→ **RECORDS FOR THIS EXERCISE**
□ □ □ □

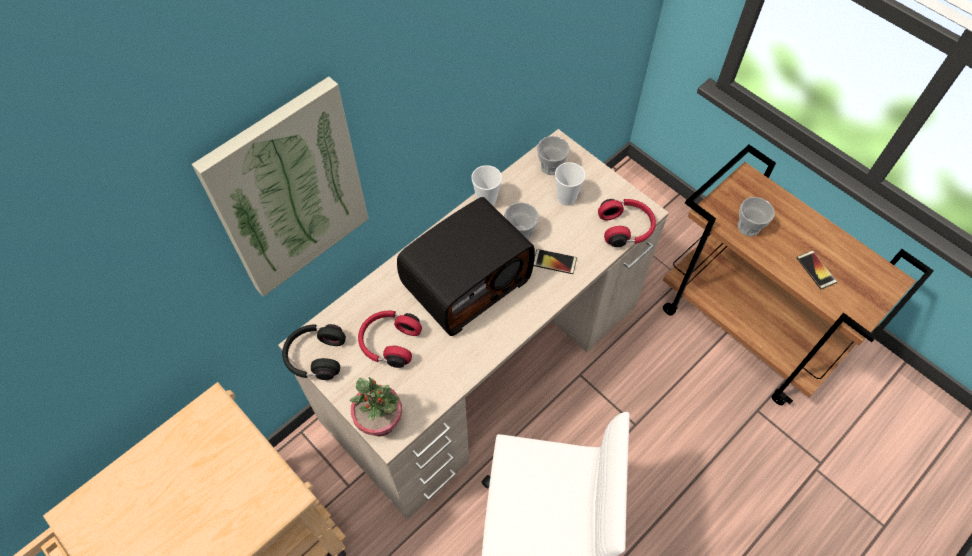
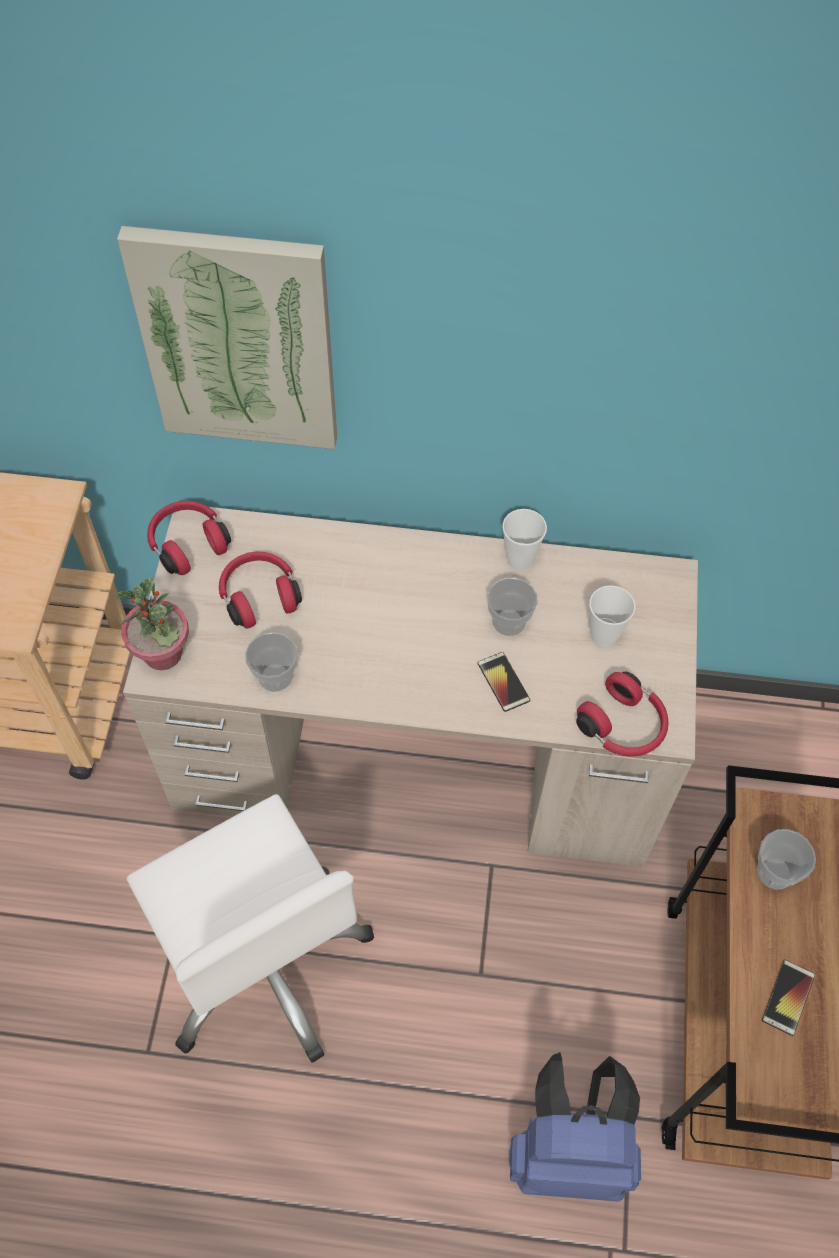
camera: 50 degrees right, 0 degrees up
(315, 356) = (188, 543): black headphones -> red headphones
(466, 282) = (396, 613): radio -> none
(551, 166) = (633, 590): cup -> cup (275, 676)
(755, 450) = (569, 1149): none -> blue backpack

□ □ □ □

→ **PROBLEM DETAILS**
Please retype the data exactly. The pictures do not go in.

→ **RESULT FOR THIS EXERCISE**
camera: 50 degrees right, 0 degrees up
(315, 356) = (188, 543): black headphones -> red headphones
(466, 282) = (396, 613): radio -> none
(551, 166) = (633, 590): cup -> cup (275, 676)
(755, 450) = (569, 1149): none -> blue backpack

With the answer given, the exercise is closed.